• _What you are asked to do_: Every line below between the line holding "pinky pip: (121, 590)" and the line holding "ring mcp: (377, 354)", inclusive, should be repeated exactly, and all other lines omitted.

Stored data entries:
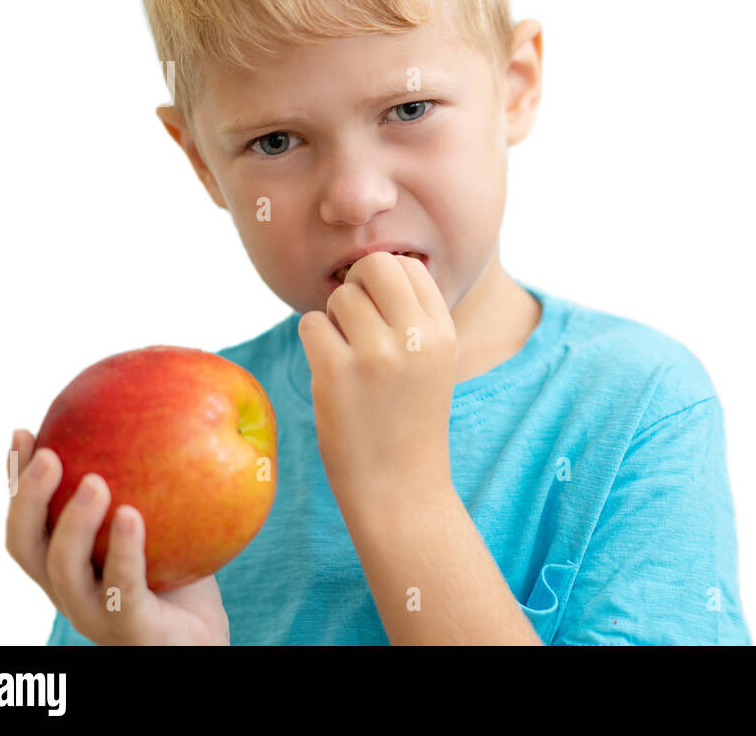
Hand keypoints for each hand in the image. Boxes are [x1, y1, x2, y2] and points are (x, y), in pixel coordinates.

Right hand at [6, 429, 229, 644]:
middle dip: (29, 498)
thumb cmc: (183, 575)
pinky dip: (123, 551)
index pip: (28, 521)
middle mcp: (69, 590)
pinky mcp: (130, 629)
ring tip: (93, 481)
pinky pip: (121, 590)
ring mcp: (95, 614)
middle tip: (49, 453)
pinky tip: (132, 515)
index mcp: (66, 564)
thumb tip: (172, 411)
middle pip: (26, 546)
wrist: (204, 640)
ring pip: (64, 571)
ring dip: (73, 523)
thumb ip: (155, 479)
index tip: (25, 431)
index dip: (17, 482)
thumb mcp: (166, 521)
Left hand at [298, 251, 457, 511]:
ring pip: (340, 296)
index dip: (385, 283)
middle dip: (357, 284)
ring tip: (346, 354)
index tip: (379, 314)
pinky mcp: (337, 372)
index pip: (410, 268)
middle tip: (353, 318)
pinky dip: (314, 340)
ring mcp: (377, 354)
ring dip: (333, 318)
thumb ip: (414, 317)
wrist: (400, 490)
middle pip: (375, 265)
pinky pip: (311, 323)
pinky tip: (329, 368)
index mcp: (444, 332)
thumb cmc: (409, 423)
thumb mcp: (434, 364)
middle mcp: (416, 337)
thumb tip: (370, 268)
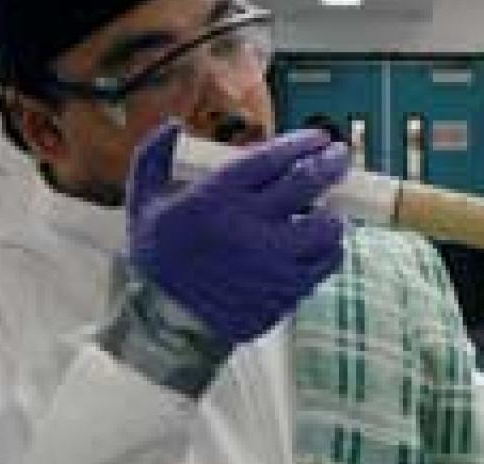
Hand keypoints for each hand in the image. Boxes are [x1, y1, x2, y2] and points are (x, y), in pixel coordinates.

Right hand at [127, 122, 347, 344]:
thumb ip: (153, 157)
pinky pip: (326, 263)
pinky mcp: (288, 289)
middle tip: (340, 156)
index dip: (302, 144)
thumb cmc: (160, 257)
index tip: (320, 137)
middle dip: (331, 164)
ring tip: (329, 211)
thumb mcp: (143, 202)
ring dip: (331, 214)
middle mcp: (249, 225)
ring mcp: (273, 260)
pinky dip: (330, 250)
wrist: (168, 320)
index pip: (271, 159)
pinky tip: (322, 244)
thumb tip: (174, 122)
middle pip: (306, 184)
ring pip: (325, 227)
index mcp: (217, 198)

• _Result_:
pinky pip: (121, 590)
ring mcp: (95, 614)
middle tip: (49, 453)
pinky tip: (132, 515)
index mcp: (66, 564)
thumb tip: (172, 411)
middle pip: (26, 546)
wrist: (204, 640)
ring pip: (64, 571)
ring dip: (73, 523)
thumb ip: (155, 479)
index tip: (25, 431)
index dip: (17, 482)
thumb mcp: (166, 521)
Left hand at [298, 251, 457, 511]:
ring pip: (340, 296)
index dip: (385, 283)
middle dip: (357, 284)
ring tip: (346, 354)
index tip: (379, 314)
pinky mcp: (337, 372)
index pip: (410, 268)
middle tip: (353, 318)
pinky dip: (314, 340)
ring mcp: (377, 354)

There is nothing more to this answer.